Search code examples
javaspringspring-batchimpalaapache-kudu

How to test spring batch step which reads from database and writes into a file?


I would like to know what would be the best approach to test the below scenario in a Spring Batch job:

  • A job consisting of two steps:

1) The first step reads from a database using an ItemReader (from apache kudu using impala) and writes into a file the content generated by the query.

  • That itemReader has a rowMapper which creates a complex object from the resultset. Its itemWriter just makes a toString (which in fact is a JSON representation) of that complex object.

2) The second step reads from the file generated by the step 1 and processes it. After processing all file, everything is written into a new file.

  • The itemReader reads the file from step 1 using a jsonLineMapper, then processes the new complex objects generated from mapper and writes them to a new file.

Then the job's listener uploads into S3 both files.

I need this workflow because the first step generates the sample needed for the second step. And if someday I need to test only the second step I can use an old sample from the first step as database varies along the time and without it, I maybe could not generate the same sample of the execution of two days before.

The first step is the hardest one to test, but I would like to test both steps in a way like the following:

1) From step 1 I need to check that the query syntax is correct. Also, check that from database resultset it generates correct objects via the rowMapper.

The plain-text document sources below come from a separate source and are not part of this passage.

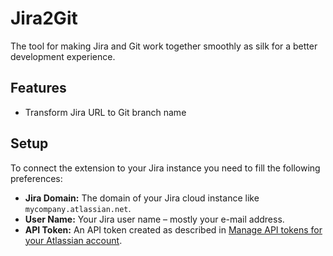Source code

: # Jira2Git

The tool for making Jira and Git work together smoothly as silk for a better development experience.

## Features

- Transform Jira URL to Git branch name

## Setup

To connect the extension to your Jira instance you need to fill the following preferences:

- **Jira Domain:** The domain of your Jira cloud instance like `mycompany.atlassian.net`.
- **User Name:** Your Jira user name – mostly your e-mail address.
- **API Token:** An API token created as described in [Manage API tokens for your Atlassian account](https://support.atlassian.com/atlassian-account/docs/manage-api-tokens-for-your-atlassian-account/).
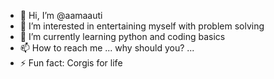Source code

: - 👋 Hi, I’m @aamaauti
- 👀 I’m interested in entertaining myself with problem solving
- 🌱 I’m currently learning python and coding basics
- 📫 How to reach me ... why should you? ...
- ⚡ Fun fact: Corgis for life

<!---
aamaauti/aamaauti is a ✨ special ✨ repository because its `README.md` (this file) appears on your GitHub profile.
You can click the Preview link to take a look at your changes.
--->
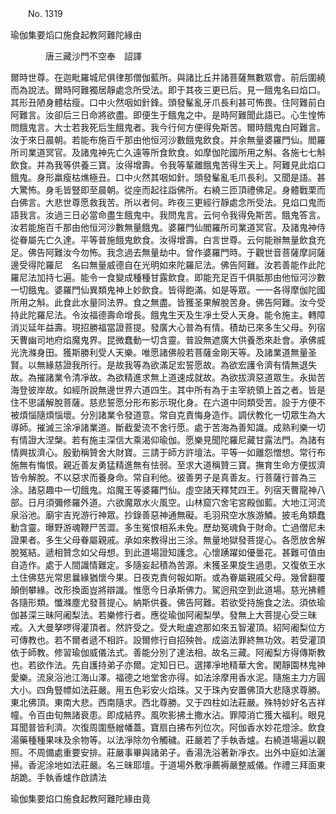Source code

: ﻿　　No. 1319

瑜伽集要熖口施食起教阿難陀緣由

　　　　唐三藏沙門不空奉　詔譯


爾時世尊。在迦毗羅城尼俱律那僧伽藍所。與諸比丘并諸菩薩無數眾會。前后圍繞而為說法。爾時阿難獨居靜處念所受法。即于其夜三更已后。見一餓鬼名曰焰口。其形丑陋身體枯瘦。口中火然咽如針鋒。頭發髼亂牙爪長利甚可怖畏。住阿難前白阿難言。汝卻后三日命將欲盡。即便生于餓鬼之中。是時阿難聞此語已。心生惶怖問餓鬼言。大士若我死后生餓鬼者。我今行何方便得免斯苦。爾時餓鬼白阿難言。汝于來日晨朝。若能布施百千那由他恒河沙數餓鬼飲食。并余無量婆羅門仙。閻羅所司業道冥官。及諸鬼神先亡久遠等所食飲食。如摩伽陀國所用之斛。各施七七斛飲食。并為我等供養三寶。汝得增壽。令我等輩離餓鬼苦得生天上。阿難見此焰口餓鬼。身形羸瘦枯燋極丑。口中火然其咽如針。頭發髼亂毛爪長利。又聞是語。甚大驚怖。身毛皆豎即至晨朝。從座而起往詣佛所。右繞三匝頂禮佛足。身體戰栗而白佛言。大悲世尊愿救我苦。所以者何。昨夜三更經行靜處念所受法。見焰口鬼而語我言。汝過三日必當命盡生餓鬼中。我問鬼言。云何令我得免斯苦。餓鬼答言。汝若能施百千那由他恒河沙數無量餓鬼。婆羅門仙閻羅所司業道冥官。及諸鬼神侍從眷屬先亡久達。平等普施餓鬼飲食。汝得增壽。白言世尊。云何能辦無量飲食充足。佛告阿難汝今勿怖。我念過去無量劫中。曾作婆羅門時。于觀世音菩薩摩訶薩邊受得陀羅尼　名曰無量威德自在光明如來陀羅尼法。佛告阿難。汝若善能作此陀羅尼法加持七遍。能令一食變成種種甘露飲食。即能充足百千俱胝那由他恒河沙數一切餓鬼。婆羅門仙異類鬼神上妙飲食。皆得飽滿。如是等眾。一一各得摩伽陀國所用之斛。此食此水量同法界。食之無盡。皆獲圣果解脫苦身。佛告阿難。汝今受持此陀羅尼法。令汝福德壽命增長。餓鬼生天及生凈土受人天身。能令施主。轉障消災延年益壽。現招勝福當證菩提。發廣大心普為有情。積劫已來多生父母。列宿天曹幽司地府焰魔鬼界。昆微蠢動一切含靈。普設無遮廣大供養悉來赴會。承佛威光洗滌身田。獲斯勝利受人天樂。唯愿諸佛般若菩薩金剛天等。及諸業道無量圣賢。以無緣慈證我所行。是故我等為欲滿足宏誓愿故。為欲宏護令濟有情無退失故。為摧諸業令清凈故。為欲精進求無上道速成就故。為欲拔濟惡道眾生。永拋苦海登彼岸故。如經所說無邊世界六道四生。其中所有為于主宰統領上首之者。皆是住不思議解脫菩薩。慈悲誓愿分形布影示現化身。在六道中同類受苦。設于方便不被煩惱隨煩惱壞。分別諸業令發道意。常自克責悔身造作。調伏教化一切眾生為大導師。摧滅三涂凈諸業道。斷截愛流不舍行愿。處于苦海為善知識。成熟利樂一切有情證大涅槃。若有施主深信大乘渴仰瑜伽。愿樂見聞陀羅尼藏甘露法門。為諸有情興拔濟心。殷勤稱贊舍大財寶。三請于師方許壇法。平等一如離怨憎想。常行布施無有悔恨。親近善友勇猛精進無有怯弱。至求大道稱贊三寶。撫育生命方便拔濟皆令解脫。不以惡求而養身命。常自利他。彼善男子是真善友。行菩薩行普為三涂。諸惡趣中一切餓鬼。焰魔王等婆羅門仙。虛空諸天釋梵四王。列宿天曹龍神八部。日月須彌修羅外道。六欲魔眾水火風空。山林窟穴舍宅宮殿伽藍。大地江河流泉浴池。廟宇吉兇游行神眾。抄錄善惡神通無礙。毛羽飛空水族游鱗。披毛角類蠢動含靈。曝野游魂鞭尸苦澀。多生冤恨相系未免。歷劫冤魂負于財命。亡過僧尼未證果者。多生父母眷屬親戚。承如來教得出三涂。無量地獄發菩提心。各愿放舍解脫冤結。遞相贊念如父母想。到此道場證知護念。心懷踴躍如優曇花。甚難可值由自造作。處于人間識情難定。多隨妄起積為苦源。未獲圣果旋生過患。又復依王水土住佛慈光常思曩緣猶懷今果。日夜克責何報如斯。或為眷屬親戚父母。幾曾翻覆顛倒攀緣。改形換面豈將辯識。惟愿今日承斯佛力。駕迥飛空到此道場。慈光拂體各隨形類。懺滌塵尤發菩提心。納斯供養。佛告阿難。若欲受持施食之法。須依瑜伽甚深三昧阿阇梨法。若樂修行者。應從瑜伽阿阇梨學。發無上大菩提心受三昧戒。入大曼拏啰得灌頂者。然許受之。受大毗盧遮那如來五智灌頂。紹阿阇梨位方可傳教也。若不爾者遞不相許。設爾修行自招殃咎。成盜法罪終無功效。若受灌頂依于師教。修習瑜伽威儀法式。善能分別了達法相。故名三藏。阿阇梨方得傳斯教也。若欲作法。先自護持弟子亦爾。定知日已。選擇凈地精華大舍。閑靜園林鬼神愛樂。流泉浴池江海山澤。福德之地堂舍亦得。如法涂摩用香水泥。隨施主力方圓大小。四角豎幖如法莊嚴。用五色彩安火焰珠。又于珠內安置佛頂大悲隨求尊勝。東北佛頂。東南大悲。西南隨求。西北尊勝。又于四柱如法莊嚴。殊特妙好名吉祥幢。令百由旬無諸衰患。即成結界。風吹影拂土撒水沾。罪障消亡獲大福利。眼見耳聞普皆利濟。次復周圍懸繒幡蓋。寶扇白拂布列位次。阿伽香水妙花燈涂。飲食湯藥種種果味及余物等。以法凈除勿令觸穢。莊嚴若了手執香爐。右繞道場遍以觀照。不周備處重要安排。莊嚴事畢與諸弟子。香湯洗浴著新凈衣。出外中庭如法灑掃。香泥涂地如法莊嚴。名三昧耶壇。于道場外敷凈薦褥嚴整威儀。作禮三拜面東胡跪。手執香爐作啟請法

瑜伽集要焰口施食起教阿難陀緣由竟
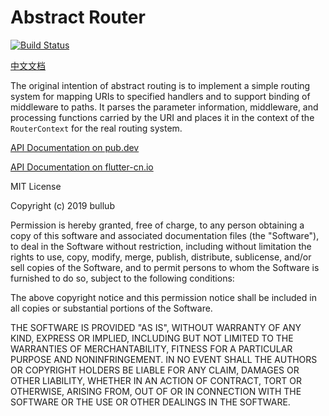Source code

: # Abstract Router

[![Build Status](https://travis-ci.org/dart-router/abstract-router.svg?branch=master)](https://travis-ci.org/dart-router/abstract-router)

[中文文档](./README.zh_cn.md)

The original intention of abstract routing is to implement a simple routing system for mapping URIs to specified handlers and to support binding of middleware to paths. It parses the parameter information, middleware, and processing functions carried by the URI and places it in the context of the `RouterContext` for the real routing system.


[API Documentation on pub.dev](https://pub.dev/documentation/abstract_router/latest/abstract-router/abstract-router-library.html)

[API Documentation on flutter-cn.io](https://pub.flutter-io.cn/documentation/abstract_router/latest/abstract-router/abstract-router-library.html)

MIT License

Copyright (c) 2019 bullub

Permission is hereby granted, free of charge, to any person obtaining a copy
of this software and associated documentation files (the "Software"), to deal
in the Software without restriction, including without limitation the rights
to use, copy, modify, merge, publish, distribute, sublicense, and/or sell
copies of the Software, and to permit persons to whom the Software is
furnished to do so, subject to the following conditions:

The above copyright notice and this permission notice shall be included in all
copies or substantial portions of the Software.

THE SOFTWARE IS PROVIDED "AS IS", WITHOUT WARRANTY OF ANY KIND, EXPRESS OR
IMPLIED, INCLUDING BUT NOT LIMITED TO THE WARRANTIES OF MERCHANTABILITY,
FITNESS FOR A PARTICULAR PURPOSE AND NONINFRINGEMENT. IN NO EVENT SHALL THE
AUTHORS OR COPYRIGHT HOLDERS BE LIABLE FOR ANY CLAIM, DAMAGES OR OTHER
LIABILITY, WHETHER IN AN ACTION OF CONTRACT, TORT OR OTHERWISE, ARISING FROM,
OUT OF OR IN CONNECTION WITH THE SOFTWARE OR THE USE OR OTHER DEALINGS IN THE
SOFTWARE.
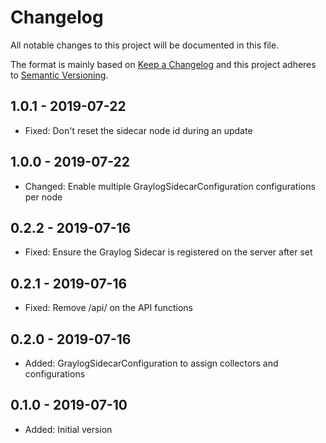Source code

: # Changelog

All notable changes to this project will be documented in this file.

The format is mainly based on [Keep a Changelog](http://keepachangelog.com/)
and this project adheres to [Semantic Versioning](http://semver.org/).

## 1.0.1 - 2019-07-22

* Fixed: Don't reset the sidecar node id during an update

## 1.0.0 - 2019-07-22

* Changed: Enable multiple GraylogSidecarConfiguration configurations per node

## 0.2.2 - 2019-07-16

* Fixed: Ensure the Graylog Sidecar is registered on the server after set

## 0.2.1 - 2019-07-16

* Fixed: Remove /api/ on the API functions

## 0.2.0 - 2019-07-16

* Added: GraylogSidecarConfiguration to assign collectors and configurations

## 0.1.0 - 2019-07-10

* Added: Initial version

The content of the file of itemWriter is correct (correct means that is expected).

2) That second step is easier to test, as I could start with a predefined file. It should test that reading from the file using the jsonLineMapper is done correctly. The processing part is tested apart, but I could follow one simple workflow, and the final file has the expected content.

My idea for testing that scenario was:

1) In order to check that the query syntax is correct, I need a query builder (I googled and I found libraries like jOOQ but I don't want to add an external library just for building a string query). After checking that the query is correct, maybe I should mock the database and return a predefined complex object and write it into the file. The problem is that if the query is returning a missing column, the object would not be correct, and the test should fail, so if I return a predefined object I would never know which is the query return.

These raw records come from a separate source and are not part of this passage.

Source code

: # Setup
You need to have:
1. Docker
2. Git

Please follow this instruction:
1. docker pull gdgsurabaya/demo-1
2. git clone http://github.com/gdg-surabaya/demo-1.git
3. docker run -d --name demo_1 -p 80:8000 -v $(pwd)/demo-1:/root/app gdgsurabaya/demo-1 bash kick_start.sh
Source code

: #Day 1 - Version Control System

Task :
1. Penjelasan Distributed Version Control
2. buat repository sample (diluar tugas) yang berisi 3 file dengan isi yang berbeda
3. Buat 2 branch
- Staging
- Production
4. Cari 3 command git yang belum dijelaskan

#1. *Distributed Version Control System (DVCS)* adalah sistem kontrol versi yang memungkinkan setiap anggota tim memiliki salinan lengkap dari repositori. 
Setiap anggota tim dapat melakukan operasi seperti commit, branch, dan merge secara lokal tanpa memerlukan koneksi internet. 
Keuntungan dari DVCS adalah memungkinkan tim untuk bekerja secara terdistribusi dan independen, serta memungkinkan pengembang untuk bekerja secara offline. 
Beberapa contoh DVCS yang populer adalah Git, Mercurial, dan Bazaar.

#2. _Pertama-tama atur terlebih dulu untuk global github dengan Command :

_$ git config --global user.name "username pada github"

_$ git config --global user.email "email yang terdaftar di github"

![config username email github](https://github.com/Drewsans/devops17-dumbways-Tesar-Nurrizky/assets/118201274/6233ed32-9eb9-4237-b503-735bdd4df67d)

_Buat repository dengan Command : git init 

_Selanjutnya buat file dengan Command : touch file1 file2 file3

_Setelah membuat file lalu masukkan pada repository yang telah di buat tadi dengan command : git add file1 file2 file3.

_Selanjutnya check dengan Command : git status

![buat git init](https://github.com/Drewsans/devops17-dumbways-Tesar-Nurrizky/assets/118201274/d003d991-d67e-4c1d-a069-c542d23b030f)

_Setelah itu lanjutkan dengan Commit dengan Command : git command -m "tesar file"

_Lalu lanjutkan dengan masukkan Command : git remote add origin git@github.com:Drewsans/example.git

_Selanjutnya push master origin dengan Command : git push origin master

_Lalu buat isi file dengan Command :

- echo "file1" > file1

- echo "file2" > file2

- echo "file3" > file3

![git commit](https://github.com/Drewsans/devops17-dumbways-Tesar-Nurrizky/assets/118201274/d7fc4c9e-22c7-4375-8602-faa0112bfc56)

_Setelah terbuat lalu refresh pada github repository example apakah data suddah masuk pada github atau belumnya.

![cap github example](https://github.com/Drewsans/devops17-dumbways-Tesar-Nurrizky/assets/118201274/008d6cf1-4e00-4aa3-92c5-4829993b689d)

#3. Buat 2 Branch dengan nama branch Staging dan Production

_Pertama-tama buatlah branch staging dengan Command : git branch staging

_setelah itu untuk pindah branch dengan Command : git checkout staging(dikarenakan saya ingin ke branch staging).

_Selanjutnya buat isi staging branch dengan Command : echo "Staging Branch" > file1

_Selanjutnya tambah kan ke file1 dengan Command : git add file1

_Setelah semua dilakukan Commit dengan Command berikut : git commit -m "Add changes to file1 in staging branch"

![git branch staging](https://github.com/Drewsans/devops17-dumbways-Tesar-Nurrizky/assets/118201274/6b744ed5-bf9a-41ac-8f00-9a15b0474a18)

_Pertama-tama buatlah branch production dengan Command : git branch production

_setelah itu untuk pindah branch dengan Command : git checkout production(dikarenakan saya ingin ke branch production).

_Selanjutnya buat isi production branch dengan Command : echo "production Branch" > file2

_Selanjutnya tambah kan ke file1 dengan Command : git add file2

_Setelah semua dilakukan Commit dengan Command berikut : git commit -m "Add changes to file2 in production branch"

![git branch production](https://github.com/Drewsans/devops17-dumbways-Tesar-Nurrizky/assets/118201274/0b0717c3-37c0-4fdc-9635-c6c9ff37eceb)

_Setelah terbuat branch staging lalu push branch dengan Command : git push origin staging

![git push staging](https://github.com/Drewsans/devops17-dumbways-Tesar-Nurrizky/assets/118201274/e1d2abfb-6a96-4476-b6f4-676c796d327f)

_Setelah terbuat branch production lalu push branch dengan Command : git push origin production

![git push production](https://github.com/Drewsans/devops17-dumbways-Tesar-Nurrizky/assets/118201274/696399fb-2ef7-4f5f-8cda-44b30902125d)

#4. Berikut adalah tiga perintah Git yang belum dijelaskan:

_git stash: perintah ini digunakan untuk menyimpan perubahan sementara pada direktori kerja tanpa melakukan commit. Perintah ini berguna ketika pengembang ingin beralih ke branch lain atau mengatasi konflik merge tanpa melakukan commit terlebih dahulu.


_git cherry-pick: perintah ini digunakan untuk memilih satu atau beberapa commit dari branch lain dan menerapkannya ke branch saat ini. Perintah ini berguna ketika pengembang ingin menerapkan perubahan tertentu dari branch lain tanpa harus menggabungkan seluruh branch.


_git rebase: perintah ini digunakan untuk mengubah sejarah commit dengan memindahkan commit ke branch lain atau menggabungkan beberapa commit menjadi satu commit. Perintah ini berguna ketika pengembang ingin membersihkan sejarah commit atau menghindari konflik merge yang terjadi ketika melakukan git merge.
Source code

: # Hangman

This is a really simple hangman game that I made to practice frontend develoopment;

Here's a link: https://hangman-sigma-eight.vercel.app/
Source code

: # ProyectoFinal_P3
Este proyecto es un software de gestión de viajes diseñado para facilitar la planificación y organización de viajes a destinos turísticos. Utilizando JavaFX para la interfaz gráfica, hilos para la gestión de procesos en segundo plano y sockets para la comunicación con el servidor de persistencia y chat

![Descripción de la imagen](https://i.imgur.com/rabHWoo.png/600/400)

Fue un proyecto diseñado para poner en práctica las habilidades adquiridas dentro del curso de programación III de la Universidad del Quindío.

As you can see here the problem radicates in to validate the query, as if the query is correct, I can test the rowMapper and the final file.

2) For this step, I thought that the best approach would be to have a predefined file with a correct content from step 1 and just check that the final file content is what I expect. I think it is easy to test that step.

Any better way or approach for testing this scenario?

Thanks!


Solution

  • For step 1, I would recommend using an embedded database to insert some rows, run your job and then assert the generated file is correct. This allows you to have control over test data in order to validate your query and the expected result in the file. You can find an example here: https://docs.spring.io/spring-batch/4.0.x/reference/html/testing.html#endToEndTesting. Spring Batch provides the AssertFile.assertFileEquals to test if two files are equal. This can help you validating the output of step 1 against an expected file.

    For step 2, you can create some valid/invalid files (those can be the result of step 1) and use them as input to test step 2. The caveat though is that if the result of step 1 changes, those files will not be valid anymore to test step 2 (so this is maintenance cost that you need to be aware of).